_WHAT TO WORK ON:_ In the records below, the lines between the one holding "right ankle: (47, 168)" and the one holding "right shoulder: (91, 70)", inclusive, are to be transcribed exactly; no pictures are to be included.
MATERIAL FOR THIS EXERCISE Start Marker
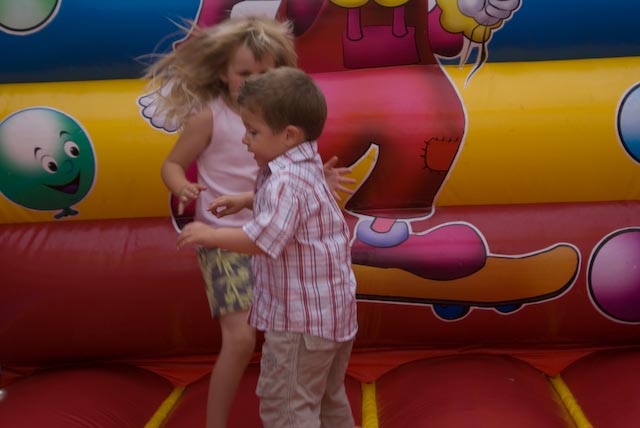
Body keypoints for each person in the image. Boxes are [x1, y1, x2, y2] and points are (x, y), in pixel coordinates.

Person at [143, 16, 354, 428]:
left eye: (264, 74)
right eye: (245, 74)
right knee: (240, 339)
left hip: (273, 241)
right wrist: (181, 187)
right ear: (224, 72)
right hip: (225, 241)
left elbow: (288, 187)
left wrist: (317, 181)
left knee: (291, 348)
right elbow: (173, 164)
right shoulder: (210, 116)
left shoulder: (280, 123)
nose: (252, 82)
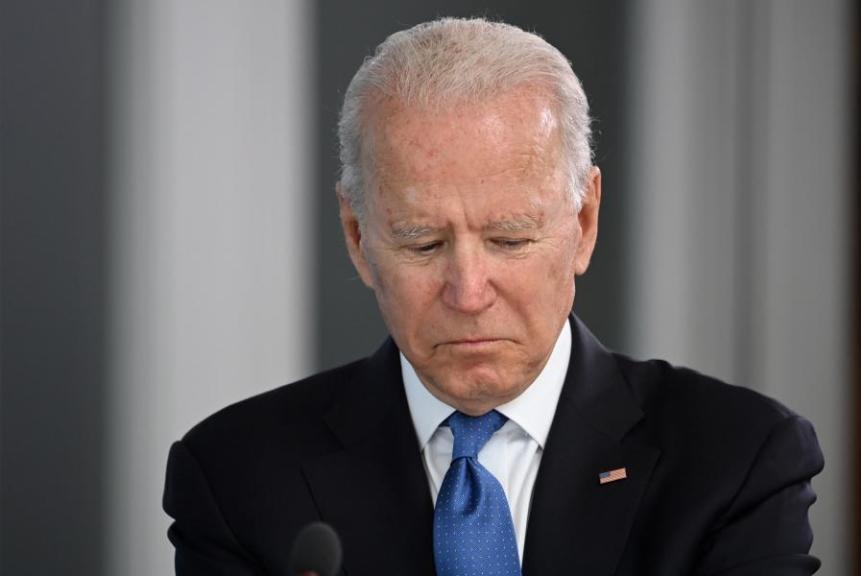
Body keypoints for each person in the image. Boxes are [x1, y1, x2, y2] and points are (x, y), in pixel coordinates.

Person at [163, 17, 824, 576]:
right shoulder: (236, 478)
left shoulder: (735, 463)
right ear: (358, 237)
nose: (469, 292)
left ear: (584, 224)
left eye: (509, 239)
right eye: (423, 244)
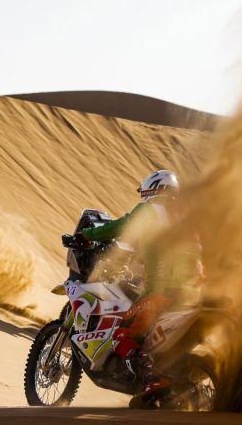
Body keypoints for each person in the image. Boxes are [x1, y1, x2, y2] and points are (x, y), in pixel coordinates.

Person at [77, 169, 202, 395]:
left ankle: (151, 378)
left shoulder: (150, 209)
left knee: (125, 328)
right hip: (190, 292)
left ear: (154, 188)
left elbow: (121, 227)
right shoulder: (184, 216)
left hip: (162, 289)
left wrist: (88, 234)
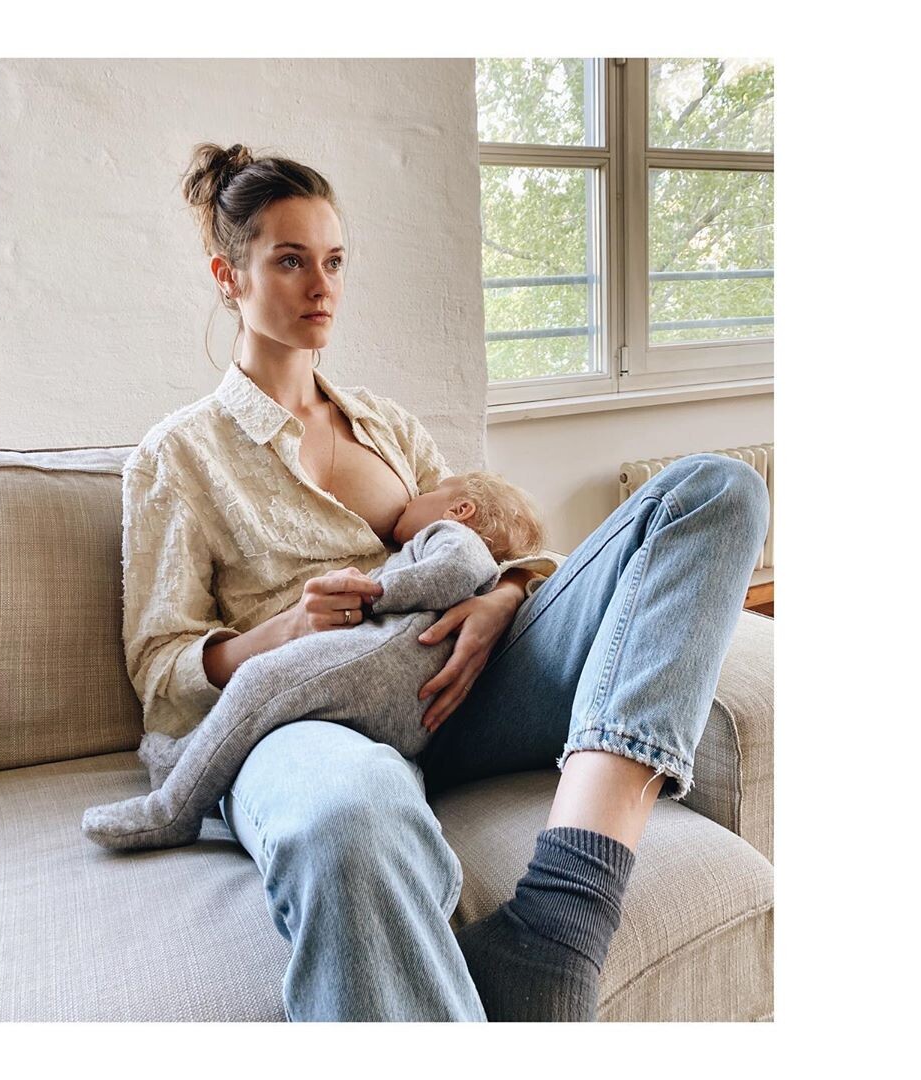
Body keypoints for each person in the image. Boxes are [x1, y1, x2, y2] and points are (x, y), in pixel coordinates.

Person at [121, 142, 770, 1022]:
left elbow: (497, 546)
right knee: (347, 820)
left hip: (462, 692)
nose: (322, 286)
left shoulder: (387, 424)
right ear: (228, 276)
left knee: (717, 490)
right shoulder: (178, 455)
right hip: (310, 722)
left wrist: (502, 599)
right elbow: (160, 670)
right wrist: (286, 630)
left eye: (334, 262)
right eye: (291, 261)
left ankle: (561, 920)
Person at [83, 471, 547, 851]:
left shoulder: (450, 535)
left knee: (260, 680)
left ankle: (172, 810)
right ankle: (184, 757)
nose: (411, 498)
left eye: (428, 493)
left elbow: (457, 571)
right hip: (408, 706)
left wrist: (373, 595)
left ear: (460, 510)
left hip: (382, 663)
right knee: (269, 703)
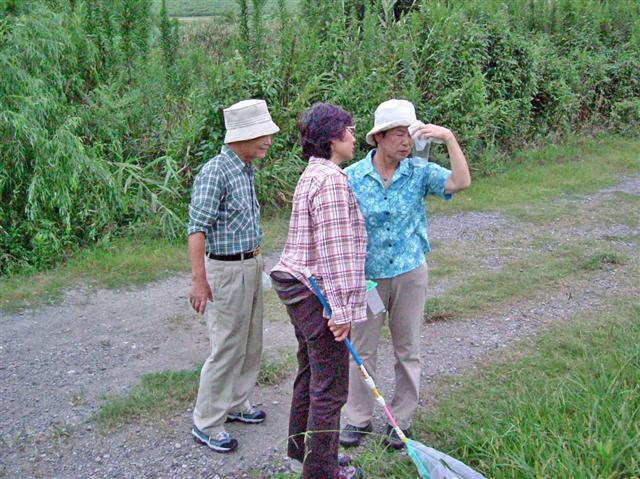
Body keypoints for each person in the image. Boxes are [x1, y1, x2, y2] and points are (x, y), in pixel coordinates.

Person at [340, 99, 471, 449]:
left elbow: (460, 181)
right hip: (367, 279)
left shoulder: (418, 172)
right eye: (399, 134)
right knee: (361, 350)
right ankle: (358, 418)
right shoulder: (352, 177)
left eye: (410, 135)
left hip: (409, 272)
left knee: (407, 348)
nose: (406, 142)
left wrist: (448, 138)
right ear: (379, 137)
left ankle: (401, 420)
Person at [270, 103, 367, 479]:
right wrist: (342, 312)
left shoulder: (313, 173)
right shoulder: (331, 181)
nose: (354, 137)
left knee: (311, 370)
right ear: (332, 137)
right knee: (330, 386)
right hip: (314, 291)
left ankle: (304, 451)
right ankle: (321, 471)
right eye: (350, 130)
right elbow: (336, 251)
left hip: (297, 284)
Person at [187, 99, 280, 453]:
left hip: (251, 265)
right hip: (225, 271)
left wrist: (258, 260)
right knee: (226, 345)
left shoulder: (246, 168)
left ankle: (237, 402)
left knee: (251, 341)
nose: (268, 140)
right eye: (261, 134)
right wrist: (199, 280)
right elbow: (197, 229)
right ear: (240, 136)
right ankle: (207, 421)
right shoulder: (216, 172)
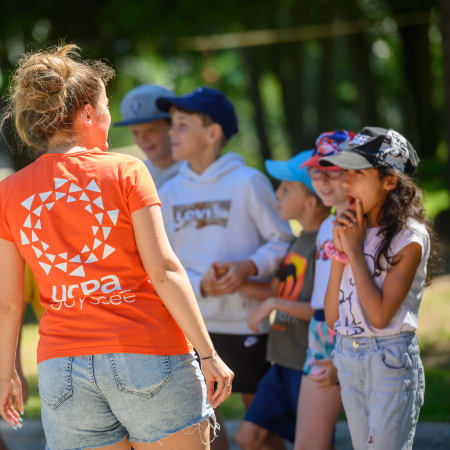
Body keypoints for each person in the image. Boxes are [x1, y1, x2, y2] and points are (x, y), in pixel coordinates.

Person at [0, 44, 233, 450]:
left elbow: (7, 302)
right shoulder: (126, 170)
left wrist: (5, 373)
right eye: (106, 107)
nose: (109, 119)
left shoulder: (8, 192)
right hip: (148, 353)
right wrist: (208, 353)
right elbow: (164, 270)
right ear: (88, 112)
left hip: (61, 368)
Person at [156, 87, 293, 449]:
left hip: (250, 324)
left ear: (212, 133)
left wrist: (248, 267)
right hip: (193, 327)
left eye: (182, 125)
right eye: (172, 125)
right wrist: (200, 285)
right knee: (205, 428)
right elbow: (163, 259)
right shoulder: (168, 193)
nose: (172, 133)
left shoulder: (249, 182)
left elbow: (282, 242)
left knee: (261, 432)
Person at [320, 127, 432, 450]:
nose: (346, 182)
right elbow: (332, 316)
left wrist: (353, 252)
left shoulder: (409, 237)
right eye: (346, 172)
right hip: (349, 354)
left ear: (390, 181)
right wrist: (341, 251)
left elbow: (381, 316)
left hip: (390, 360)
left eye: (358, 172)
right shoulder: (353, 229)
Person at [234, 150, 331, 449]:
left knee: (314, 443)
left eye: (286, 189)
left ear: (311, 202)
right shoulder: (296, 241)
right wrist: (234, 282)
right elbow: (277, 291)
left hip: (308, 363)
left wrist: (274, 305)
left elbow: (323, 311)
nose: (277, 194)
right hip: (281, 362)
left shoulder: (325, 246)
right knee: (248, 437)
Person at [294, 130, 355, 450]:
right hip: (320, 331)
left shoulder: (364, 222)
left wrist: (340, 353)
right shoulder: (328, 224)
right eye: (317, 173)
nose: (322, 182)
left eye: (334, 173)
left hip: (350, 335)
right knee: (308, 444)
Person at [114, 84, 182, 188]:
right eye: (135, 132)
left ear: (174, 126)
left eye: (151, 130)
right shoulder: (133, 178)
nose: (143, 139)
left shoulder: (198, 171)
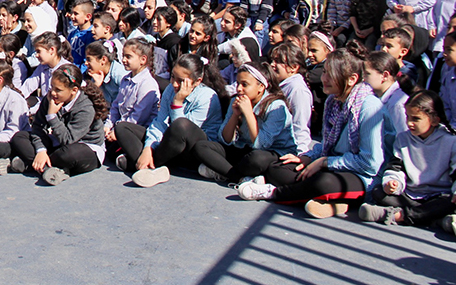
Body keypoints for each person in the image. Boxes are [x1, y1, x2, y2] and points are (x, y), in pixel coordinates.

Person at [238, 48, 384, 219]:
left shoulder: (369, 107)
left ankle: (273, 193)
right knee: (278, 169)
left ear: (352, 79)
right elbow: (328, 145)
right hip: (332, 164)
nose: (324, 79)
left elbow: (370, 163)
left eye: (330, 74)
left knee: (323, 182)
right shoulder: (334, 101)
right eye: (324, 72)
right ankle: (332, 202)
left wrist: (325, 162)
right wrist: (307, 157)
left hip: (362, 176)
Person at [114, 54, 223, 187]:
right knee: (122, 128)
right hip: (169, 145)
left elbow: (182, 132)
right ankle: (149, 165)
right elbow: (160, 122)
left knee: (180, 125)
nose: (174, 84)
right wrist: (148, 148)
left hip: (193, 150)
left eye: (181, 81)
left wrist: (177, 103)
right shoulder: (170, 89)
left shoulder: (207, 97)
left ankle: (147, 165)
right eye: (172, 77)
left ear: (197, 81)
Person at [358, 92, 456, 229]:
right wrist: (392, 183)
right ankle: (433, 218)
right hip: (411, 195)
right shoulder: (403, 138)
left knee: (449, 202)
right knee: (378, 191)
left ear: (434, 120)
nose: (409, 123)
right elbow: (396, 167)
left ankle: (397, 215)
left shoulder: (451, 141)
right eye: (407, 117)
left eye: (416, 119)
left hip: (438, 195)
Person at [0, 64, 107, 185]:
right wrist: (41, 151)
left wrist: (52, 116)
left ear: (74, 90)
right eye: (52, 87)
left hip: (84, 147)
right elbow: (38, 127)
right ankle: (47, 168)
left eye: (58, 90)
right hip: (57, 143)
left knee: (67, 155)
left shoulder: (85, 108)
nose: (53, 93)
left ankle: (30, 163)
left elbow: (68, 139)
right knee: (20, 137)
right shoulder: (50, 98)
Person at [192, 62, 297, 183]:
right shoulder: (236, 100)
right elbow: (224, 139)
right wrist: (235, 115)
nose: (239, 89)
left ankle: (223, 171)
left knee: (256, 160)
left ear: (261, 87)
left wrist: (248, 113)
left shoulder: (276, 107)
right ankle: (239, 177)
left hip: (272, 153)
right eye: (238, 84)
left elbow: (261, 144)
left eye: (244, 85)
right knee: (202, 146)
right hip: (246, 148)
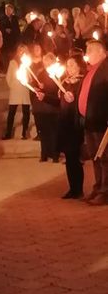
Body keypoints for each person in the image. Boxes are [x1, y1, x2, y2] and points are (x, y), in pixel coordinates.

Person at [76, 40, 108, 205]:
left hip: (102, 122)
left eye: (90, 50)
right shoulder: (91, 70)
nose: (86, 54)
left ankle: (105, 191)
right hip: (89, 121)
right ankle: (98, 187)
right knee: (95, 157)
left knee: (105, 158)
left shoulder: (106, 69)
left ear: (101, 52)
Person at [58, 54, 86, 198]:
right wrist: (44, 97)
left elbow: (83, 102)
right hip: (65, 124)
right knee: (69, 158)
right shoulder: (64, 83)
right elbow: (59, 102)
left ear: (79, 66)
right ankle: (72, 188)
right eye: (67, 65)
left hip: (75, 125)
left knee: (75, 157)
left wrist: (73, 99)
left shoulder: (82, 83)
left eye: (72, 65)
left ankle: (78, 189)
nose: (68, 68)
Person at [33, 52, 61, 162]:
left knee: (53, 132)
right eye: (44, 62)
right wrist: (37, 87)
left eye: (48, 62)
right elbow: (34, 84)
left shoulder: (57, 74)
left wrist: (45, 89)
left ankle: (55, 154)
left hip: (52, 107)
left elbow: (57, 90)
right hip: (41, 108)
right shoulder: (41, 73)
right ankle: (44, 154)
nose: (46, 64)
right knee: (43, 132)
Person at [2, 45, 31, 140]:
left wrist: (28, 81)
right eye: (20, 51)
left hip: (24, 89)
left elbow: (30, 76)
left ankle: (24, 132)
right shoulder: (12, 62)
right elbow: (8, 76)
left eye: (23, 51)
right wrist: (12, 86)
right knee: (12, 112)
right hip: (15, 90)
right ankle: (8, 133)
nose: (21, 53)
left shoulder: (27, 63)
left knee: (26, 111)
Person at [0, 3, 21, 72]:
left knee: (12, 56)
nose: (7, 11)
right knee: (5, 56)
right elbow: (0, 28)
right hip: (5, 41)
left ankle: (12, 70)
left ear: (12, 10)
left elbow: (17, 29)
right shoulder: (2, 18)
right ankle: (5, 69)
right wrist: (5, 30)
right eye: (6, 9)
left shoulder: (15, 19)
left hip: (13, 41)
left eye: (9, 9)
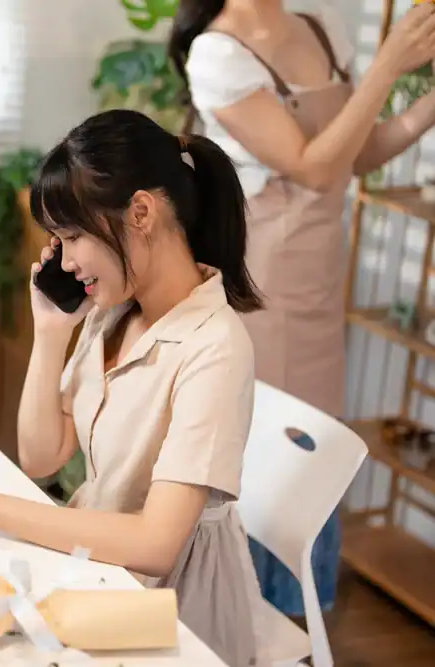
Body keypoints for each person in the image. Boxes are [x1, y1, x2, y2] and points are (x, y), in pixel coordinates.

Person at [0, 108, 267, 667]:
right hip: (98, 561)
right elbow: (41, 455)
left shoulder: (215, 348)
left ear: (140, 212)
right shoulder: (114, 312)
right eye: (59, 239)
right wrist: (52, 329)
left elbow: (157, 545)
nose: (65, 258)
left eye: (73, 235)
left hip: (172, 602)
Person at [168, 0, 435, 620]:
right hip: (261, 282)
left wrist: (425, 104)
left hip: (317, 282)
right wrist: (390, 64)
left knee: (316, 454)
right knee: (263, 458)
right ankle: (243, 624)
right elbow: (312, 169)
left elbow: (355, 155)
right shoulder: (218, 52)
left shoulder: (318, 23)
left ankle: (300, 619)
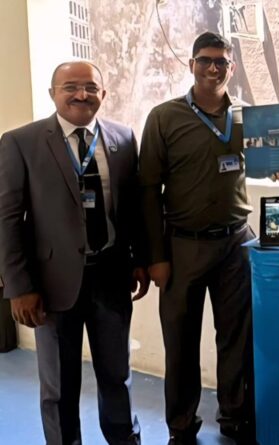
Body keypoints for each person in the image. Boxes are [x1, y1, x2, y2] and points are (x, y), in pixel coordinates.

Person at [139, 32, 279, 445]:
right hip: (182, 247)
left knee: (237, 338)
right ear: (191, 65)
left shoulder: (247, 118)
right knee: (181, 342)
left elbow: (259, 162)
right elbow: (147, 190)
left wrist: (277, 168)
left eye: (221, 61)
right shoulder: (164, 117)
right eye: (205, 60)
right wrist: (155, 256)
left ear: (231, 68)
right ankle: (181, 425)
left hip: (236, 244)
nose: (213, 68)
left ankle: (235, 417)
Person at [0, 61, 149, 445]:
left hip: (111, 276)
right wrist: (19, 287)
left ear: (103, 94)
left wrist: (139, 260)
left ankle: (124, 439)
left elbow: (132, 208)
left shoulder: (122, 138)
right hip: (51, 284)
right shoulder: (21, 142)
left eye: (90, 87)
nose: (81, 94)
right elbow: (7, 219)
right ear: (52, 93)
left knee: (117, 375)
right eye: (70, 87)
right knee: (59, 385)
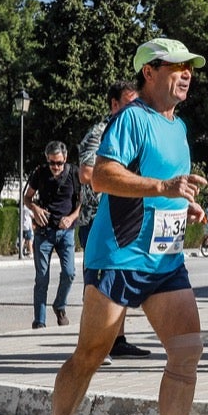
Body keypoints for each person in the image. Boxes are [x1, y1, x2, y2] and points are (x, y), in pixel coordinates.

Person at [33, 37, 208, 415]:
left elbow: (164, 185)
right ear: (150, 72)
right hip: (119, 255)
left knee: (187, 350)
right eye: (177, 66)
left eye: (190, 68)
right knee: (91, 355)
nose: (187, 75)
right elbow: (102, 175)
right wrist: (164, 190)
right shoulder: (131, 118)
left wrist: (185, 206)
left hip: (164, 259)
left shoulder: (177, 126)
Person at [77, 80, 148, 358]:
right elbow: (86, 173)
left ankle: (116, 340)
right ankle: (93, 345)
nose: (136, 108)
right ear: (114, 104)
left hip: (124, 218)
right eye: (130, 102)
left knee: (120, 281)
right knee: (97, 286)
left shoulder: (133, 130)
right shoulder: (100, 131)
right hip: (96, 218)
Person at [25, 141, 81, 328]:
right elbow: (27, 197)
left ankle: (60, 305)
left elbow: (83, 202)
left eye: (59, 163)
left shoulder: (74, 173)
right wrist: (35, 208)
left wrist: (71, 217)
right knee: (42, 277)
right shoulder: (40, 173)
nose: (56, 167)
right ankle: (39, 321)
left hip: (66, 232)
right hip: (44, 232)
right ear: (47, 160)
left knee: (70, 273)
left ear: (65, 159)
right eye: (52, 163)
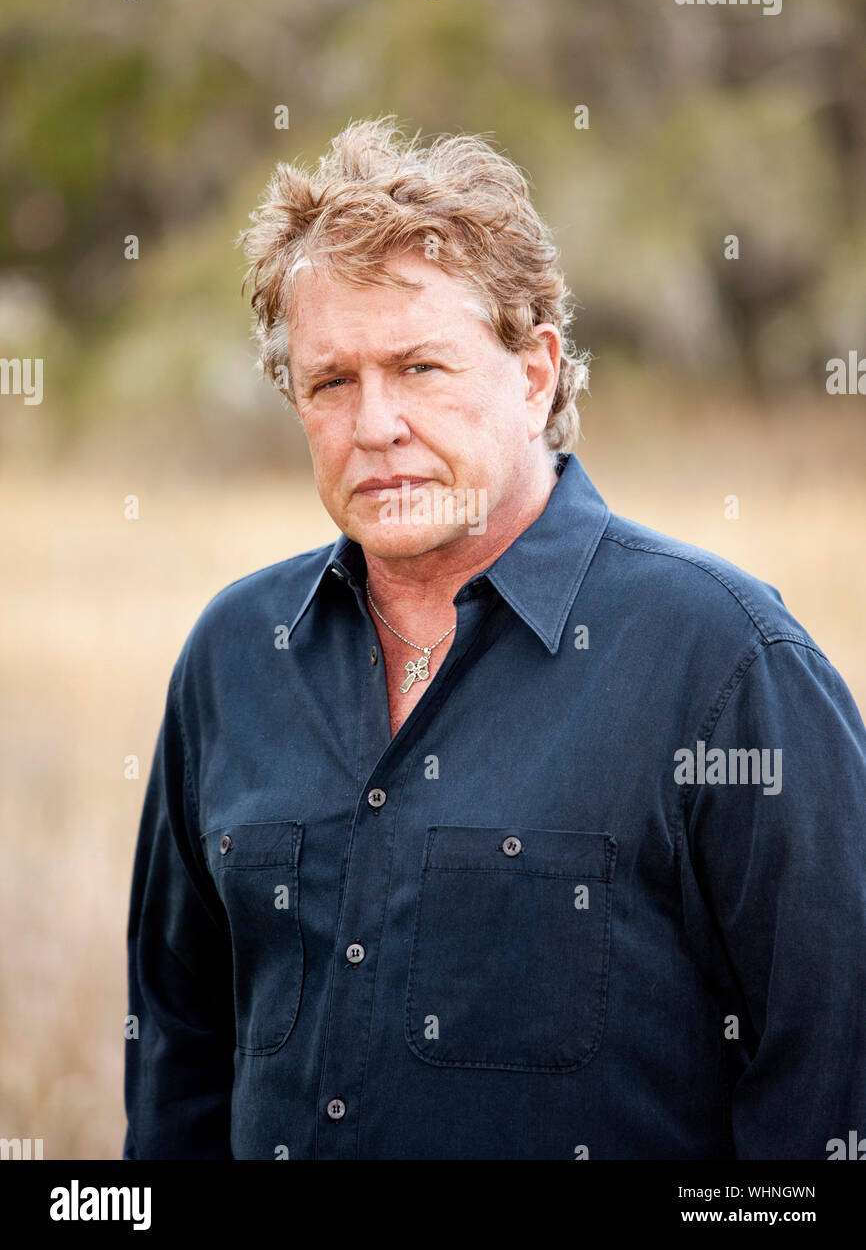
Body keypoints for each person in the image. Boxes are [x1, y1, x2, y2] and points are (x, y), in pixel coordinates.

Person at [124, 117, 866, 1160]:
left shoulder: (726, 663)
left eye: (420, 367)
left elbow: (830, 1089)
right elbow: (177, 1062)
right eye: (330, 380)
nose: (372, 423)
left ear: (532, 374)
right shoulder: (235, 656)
MATERIAL FOR THIS EXERCISE End Marker
_OUTPUT OF THE EXERCISE:_
right ankle: (47, 168)
left eye: (58, 90)
right hip: (57, 143)
left knee: (67, 155)
left shoulder: (85, 108)
nose: (53, 93)
left ankle: (30, 163)
left elbow: (68, 139)
right knee: (20, 137)
right shoulder: (50, 98)
Person at [192, 62, 297, 183]:
right shoulder: (236, 100)
right elbow: (224, 139)
right wrist: (235, 115)
nose: (239, 89)
left ankle: (223, 171)
left knee: (256, 160)
left ear: (261, 87)
left wrist: (248, 113)
left shoulder: (276, 107)
right ankle: (239, 177)
left hip: (272, 153)
right eye: (238, 84)
left elbow: (261, 144)
left eye: (244, 85)
right knee: (202, 146)
right hip: (246, 148)
Body keypoints for each person in the image. Boxes are [x1, y1, x2, y2] and points are (x, y), in pixel coordinates.

Person at [76, 40, 108, 205]:
left hip: (102, 122)
left eye: (90, 50)
right shoulder: (91, 70)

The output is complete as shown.